There are bound to be attempts at seeking easing of their prosecutions, if not total freedom, for the two and other jailed family members whose rift with the government is bitter and total. They have been cautious in their responses to the court verdict, apparently waiting to extract their pound of flesh from a government in trouble. Bargaining and striking of deals can be attempted and executed in the next few months.
Politically, Imran Khan, widely perceived as having been ‘selected’ through an engineered political and electoral process by Bajwa-led military, is in an unenviable position. But this position is comparable only to the army’s own since it cannot countenance either the politicians or the judges determining the military’s course and supremacy.
Bajwa’s own position is precarious. Opinion has emerged that he should have refused extension once it became controversial. Najam Sethi reveals in his editorial in The Friday Times that Bajwa had personally attended a cabinet meeting.
“Why did Gen Bajwa deem it necessary to personally oversee cabinet proceedings to ensure that the case was suitably presented by the government in the Supreme Court on 28th November?” Sethi asked in his editorial.
Bajwa’s bigger worry is that seven of his juniors, Lt Generals who thought they had chance to succeed him as the Chief, are supposed to have approached the apex court and are lobbying through their influential relatives to somehow scuttle Bajwa getting three full years. This collective bid is unprecedented even if some intrigues in top echelons of the military are known to have taken place before.

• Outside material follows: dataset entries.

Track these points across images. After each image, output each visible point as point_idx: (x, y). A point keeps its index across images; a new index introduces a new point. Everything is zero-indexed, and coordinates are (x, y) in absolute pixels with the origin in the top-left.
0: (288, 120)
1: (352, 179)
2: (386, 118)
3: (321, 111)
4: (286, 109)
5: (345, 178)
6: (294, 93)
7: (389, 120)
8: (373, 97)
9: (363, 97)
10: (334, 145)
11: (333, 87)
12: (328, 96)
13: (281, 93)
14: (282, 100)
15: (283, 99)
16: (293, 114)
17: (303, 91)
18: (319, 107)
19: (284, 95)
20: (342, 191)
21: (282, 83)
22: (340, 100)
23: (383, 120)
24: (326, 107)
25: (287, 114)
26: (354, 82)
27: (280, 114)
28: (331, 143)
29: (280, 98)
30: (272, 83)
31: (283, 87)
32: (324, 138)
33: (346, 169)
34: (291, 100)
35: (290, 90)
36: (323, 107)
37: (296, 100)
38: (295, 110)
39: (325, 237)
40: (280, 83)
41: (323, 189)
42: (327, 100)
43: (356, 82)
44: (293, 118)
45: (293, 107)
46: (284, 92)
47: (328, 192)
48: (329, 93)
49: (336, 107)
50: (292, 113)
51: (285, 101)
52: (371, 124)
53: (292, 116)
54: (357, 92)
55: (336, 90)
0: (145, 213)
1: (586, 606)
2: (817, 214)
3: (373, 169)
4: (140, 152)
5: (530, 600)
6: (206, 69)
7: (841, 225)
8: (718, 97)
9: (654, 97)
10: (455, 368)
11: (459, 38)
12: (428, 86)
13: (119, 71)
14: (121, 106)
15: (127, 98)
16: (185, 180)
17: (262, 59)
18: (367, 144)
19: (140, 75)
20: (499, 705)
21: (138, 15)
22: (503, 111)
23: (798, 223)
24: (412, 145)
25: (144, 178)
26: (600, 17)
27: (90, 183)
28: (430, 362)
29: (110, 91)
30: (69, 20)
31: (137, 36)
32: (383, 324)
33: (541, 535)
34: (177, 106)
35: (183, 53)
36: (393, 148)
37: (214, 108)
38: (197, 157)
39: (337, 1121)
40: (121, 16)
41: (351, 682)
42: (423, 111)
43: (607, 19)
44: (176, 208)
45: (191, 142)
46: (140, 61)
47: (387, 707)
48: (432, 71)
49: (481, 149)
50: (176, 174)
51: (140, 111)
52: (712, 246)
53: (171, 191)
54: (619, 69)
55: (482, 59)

The top court, particularly the outgoing Chief Justice, Asif Saeed Khosa, is seen as linking Bajwa’s tenure extension with Khan’s veiled criticism of the judiciary for allowing Nawaz Sharif to leave the country. “Don’t taunt us,” Khosa publicly said.
It is possibly this issue, with the reported move by seven Lt Generals, that is supposed to have queered the pitch before the court against Khan and through that, Bajwa.
Former Pakistani diplomat and US-based scholar Hussain Haqqani has said that the military may now be engaged in some behind-the-scene moves with the Opposition to find an alternative to Khan.